(Given instruction): Can you turn the lines of all the entries below into a single numbered list, skipping blank lines and leaving out the pictures?

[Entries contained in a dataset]
★ ★ ★
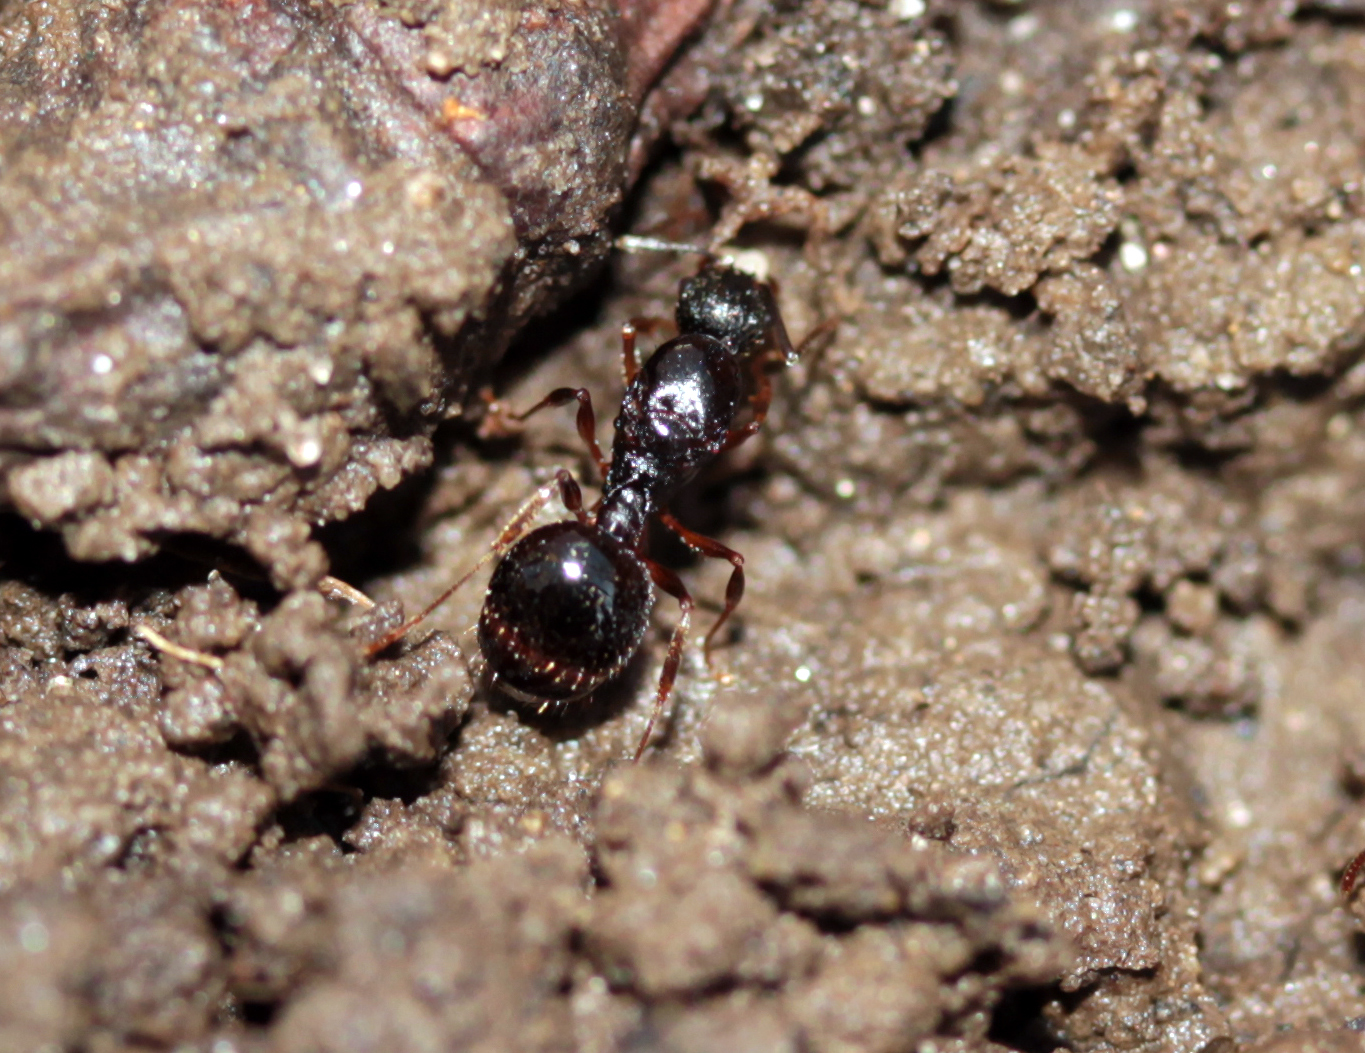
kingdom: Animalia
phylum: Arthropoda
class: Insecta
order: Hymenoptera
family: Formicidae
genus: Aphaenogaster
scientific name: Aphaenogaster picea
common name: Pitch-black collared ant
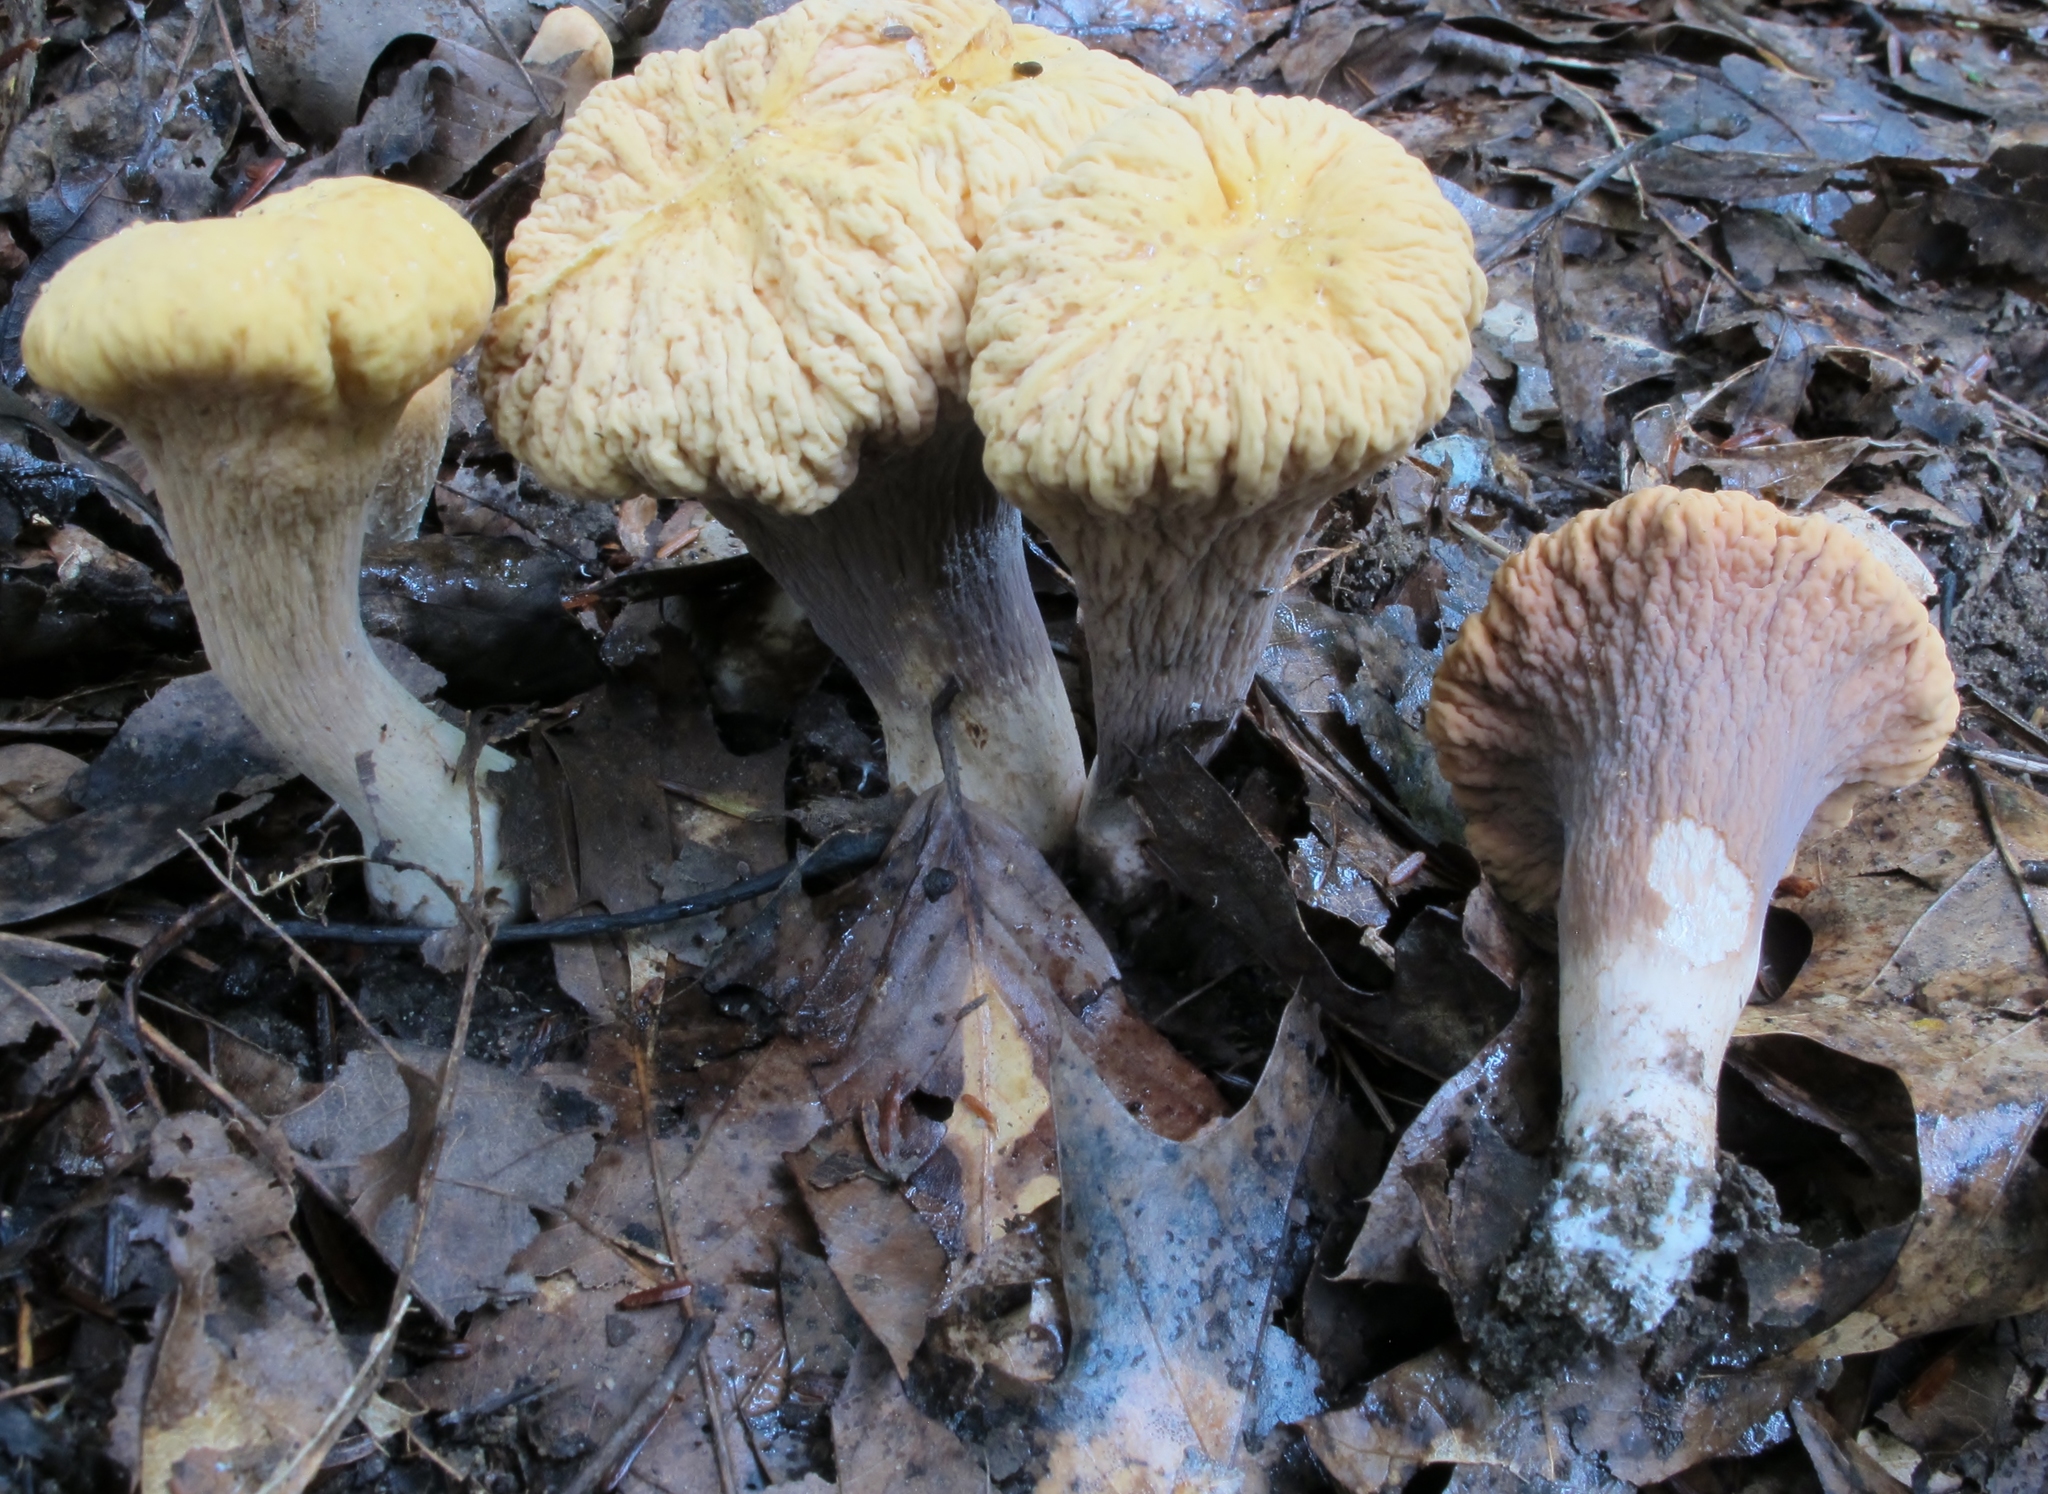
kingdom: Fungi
★ ★ ★
(Task response):
1. kingdom: Animalia
2. phylum: Arthropoda
3. class: Insecta
4. order: Hymenoptera
5. family: Formicidae
6. genus: Aphaenogaster
7. scientific name: Aphaenogaster picea
8. common name: Pitch-black collared ant
9. kingdom: Fungi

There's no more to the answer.